LightSquared wants to build a network of 4G LTE (Long-Term Evolution) base stations around the U.S. that would operate on frequencies close to those used by GPS (Global Positioning System) receivers. But the U.S. Federal Communications Commission (FCC) will not approve the company’s plan unless potential interference with GPS has been resolved. Tests earlier this year showed the network could cripple many GPS devices.
The second round of tests was conducted last month and concentrated on LightSquared operating in a lower block of frequencies farther from those used by GPS.

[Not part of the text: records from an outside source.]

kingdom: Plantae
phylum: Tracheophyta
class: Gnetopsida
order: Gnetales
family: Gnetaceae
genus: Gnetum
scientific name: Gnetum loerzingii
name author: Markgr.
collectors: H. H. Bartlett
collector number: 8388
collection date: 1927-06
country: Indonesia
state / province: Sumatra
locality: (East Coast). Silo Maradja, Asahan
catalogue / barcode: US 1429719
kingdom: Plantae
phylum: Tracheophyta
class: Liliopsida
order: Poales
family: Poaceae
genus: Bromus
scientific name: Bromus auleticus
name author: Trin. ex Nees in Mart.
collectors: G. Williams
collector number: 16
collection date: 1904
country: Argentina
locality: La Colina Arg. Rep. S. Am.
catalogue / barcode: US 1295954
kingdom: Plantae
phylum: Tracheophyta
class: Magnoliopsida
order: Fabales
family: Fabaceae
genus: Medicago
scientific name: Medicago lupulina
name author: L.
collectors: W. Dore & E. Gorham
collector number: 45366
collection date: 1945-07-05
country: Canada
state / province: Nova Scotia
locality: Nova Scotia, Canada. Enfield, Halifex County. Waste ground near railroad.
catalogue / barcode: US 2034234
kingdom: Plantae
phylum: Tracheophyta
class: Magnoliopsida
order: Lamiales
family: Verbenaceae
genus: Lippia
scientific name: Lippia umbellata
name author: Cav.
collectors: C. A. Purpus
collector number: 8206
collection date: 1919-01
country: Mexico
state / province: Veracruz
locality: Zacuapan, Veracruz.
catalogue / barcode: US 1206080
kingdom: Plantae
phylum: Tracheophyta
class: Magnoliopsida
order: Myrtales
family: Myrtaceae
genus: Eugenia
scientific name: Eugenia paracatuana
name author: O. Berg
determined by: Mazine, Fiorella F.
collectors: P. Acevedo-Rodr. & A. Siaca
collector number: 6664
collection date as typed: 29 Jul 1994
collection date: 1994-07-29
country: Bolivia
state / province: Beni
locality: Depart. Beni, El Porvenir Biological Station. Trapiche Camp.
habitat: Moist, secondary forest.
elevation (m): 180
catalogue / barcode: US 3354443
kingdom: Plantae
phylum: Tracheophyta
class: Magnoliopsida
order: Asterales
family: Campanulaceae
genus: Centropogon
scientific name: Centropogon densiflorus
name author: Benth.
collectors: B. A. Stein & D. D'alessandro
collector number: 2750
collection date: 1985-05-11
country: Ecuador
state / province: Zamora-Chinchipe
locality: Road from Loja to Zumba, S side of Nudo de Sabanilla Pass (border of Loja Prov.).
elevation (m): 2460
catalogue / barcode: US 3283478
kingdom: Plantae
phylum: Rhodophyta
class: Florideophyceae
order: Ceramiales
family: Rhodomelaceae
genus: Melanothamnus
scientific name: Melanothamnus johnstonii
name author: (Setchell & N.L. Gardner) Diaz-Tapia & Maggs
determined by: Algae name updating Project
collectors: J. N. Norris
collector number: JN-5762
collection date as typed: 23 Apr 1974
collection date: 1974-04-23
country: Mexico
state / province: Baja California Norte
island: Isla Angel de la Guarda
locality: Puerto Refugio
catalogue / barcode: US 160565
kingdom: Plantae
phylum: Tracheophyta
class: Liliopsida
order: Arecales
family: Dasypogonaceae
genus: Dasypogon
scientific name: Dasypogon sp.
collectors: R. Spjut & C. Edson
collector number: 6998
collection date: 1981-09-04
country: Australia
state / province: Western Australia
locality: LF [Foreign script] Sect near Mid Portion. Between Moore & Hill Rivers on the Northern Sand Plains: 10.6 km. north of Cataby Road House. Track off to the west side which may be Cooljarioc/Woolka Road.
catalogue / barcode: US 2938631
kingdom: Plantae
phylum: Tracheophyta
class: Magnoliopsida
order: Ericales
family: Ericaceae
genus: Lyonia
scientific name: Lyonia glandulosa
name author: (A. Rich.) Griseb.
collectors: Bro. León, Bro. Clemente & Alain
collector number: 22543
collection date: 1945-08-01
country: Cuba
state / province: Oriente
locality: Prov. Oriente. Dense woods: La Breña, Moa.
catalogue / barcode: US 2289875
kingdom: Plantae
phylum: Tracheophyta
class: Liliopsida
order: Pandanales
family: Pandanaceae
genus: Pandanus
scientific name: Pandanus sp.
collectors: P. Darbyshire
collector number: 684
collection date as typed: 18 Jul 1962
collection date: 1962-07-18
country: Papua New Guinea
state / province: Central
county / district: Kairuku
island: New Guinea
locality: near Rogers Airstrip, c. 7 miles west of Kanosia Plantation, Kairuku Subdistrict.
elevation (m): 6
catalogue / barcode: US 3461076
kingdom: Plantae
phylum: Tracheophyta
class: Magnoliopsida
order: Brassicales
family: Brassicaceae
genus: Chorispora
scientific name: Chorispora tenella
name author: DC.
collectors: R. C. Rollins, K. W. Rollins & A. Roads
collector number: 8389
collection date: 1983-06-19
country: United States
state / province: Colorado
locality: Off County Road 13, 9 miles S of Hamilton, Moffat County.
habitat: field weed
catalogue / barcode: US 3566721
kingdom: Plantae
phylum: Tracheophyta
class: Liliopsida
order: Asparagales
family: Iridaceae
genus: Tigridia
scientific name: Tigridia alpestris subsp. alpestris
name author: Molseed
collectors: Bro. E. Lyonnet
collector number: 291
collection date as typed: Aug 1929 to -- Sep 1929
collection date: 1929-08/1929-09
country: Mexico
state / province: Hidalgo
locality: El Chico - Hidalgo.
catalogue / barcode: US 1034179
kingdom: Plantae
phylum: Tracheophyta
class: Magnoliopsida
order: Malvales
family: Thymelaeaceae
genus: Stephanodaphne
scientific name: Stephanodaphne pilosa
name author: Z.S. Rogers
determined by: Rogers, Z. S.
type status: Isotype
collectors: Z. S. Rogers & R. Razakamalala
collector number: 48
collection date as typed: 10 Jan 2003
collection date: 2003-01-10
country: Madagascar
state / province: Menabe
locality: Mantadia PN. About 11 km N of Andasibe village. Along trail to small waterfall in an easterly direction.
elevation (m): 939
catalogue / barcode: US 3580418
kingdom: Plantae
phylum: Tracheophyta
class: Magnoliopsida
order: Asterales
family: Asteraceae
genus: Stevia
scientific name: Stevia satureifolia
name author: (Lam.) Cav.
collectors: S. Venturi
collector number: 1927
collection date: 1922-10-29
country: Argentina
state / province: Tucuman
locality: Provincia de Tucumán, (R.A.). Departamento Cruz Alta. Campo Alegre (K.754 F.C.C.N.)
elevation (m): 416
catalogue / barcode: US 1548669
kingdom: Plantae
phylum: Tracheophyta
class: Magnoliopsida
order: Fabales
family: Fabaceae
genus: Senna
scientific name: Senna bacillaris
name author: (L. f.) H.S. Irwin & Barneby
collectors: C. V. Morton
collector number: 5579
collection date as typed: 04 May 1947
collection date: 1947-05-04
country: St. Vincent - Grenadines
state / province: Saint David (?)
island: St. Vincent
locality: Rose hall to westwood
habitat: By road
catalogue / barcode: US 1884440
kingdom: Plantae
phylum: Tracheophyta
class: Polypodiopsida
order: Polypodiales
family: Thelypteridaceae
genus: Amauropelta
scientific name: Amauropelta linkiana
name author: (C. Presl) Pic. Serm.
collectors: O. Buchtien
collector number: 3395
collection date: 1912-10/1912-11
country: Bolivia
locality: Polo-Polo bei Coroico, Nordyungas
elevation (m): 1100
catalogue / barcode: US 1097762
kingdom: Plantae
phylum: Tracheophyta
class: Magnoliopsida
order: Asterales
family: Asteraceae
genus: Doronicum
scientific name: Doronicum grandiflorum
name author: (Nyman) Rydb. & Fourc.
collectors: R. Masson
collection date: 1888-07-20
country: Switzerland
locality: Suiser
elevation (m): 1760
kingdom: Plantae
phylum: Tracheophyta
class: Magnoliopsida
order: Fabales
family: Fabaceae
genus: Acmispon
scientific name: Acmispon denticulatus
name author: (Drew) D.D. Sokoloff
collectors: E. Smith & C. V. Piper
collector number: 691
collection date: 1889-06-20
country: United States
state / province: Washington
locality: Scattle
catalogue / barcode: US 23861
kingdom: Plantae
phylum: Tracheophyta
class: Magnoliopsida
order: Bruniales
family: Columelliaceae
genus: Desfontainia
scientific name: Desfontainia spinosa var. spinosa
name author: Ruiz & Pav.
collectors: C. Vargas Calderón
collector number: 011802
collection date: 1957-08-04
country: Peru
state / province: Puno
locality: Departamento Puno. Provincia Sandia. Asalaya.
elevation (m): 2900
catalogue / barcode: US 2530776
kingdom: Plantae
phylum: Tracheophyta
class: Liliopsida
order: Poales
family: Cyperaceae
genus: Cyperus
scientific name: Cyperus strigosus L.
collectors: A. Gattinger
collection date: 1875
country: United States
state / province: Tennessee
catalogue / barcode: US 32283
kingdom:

“Preliminary analysis of the test findings found no significant interference with cellular phones,” the Department of Defense and Department of Transportation said in a statement on Wednesday. “However, the testing did show that LightSquared signals caused harmful interference to the majority of other tested general purpose GPS receivers. Separate analysis by the Federal Aviation Administration also found interference with a flight safety system designed to warn pilots of approaching terrain.”
The test results were presented on Wednesday to a technical steering group representing seven federal agencies, including Defense and Transportation, that make up the Space-Based Positioning, Navigation, and Timing Executive Committee (PNT ExComm). Further analysis will take place over the next several weeks, after which a final report will be presented to the FCC by the National Telecommunications and Information Administration (NTIA), the statement said. ExComm oversees GPS, and the NTIA coordinates federal use of radio spectrum.
The latest findings could be a sharp blow to LightSquared, which hopes to launch its network before the end of next year and faces another round of interference testing beginning in January. On Monday, the company proposed a new set of concessions to the FCC.
Also on Monday, the carrier slammed an apparent leak of test results in a Bloomberg News article that said 75 percent of non-cellphone GPS receivers were affected by the LTE network. LightSquared said that report excluded essential analysis and that far fewer devices were affected in the test. Even those that met the test’s standard for interference effects may not have suffered reduced performance, LightSquared said.
LightSquared executives were not immediately available for comment.